## To do
Given the records below, would you repeat exactly the lines that begin at the one containing "Сегодня воинственно-атеистическое затмение" and end at the one containing "программ. Поэтому выпускники", inclusive?

## Given records
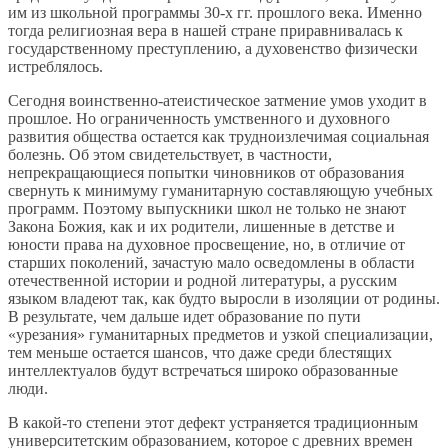
им из школьной программы 30-х гг. прошлого века. Именно
тогда религиозная вера в нашей стране приравнивалась к
государственному преступлению, а духовенство физически
истреблялось.
Сегодня воинственно-атеистическое затмение умов уходит в
прошлое. Но ограниченность умственного и духовного
развития общества остается как трудноизлечимая социальная
болезнь. Об этом свидетельствует, в частности,
непрекращающиеся попытки чиновников от образования
свернуть к минимуму гуманитарную составляющую учебных
программ. Поэтому выпускники школ не только не знают
Закона Божия, как и их родители, лишенные в детстве и
юности права на духовное просвещение, но, в отличие от
старших поколений, зачастую мало осведомлены в области
отечественной истории и родной литературы, а русским
языком владеют так, как будто выросли в изоляции от родины.
В результате, чем дальше идет образование по пути
«урезания» гуманитарных предметов и узкой специализации,
тем меньше остается шансов, что даже среди блестящих
интеллектуалов будут встречаться широко образованные
люди.
В какой-то степени этот дефект устраняется традиционным
университетским образованием, которое с древних времен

## Written response
Сегодня воинственно-атеистическое затмение умов уходит в
прошлое. Но ограниченность умственного и духовного
развития общества остается как трудноизлечимая социальная
болезнь. Об этом свидетельствует, в частности,
непрекращающиеся попытки чиновников от образования
свернуть к минимуму гуманитарную составляющую учебных
программ. Поэтому выпускники школ не только не знают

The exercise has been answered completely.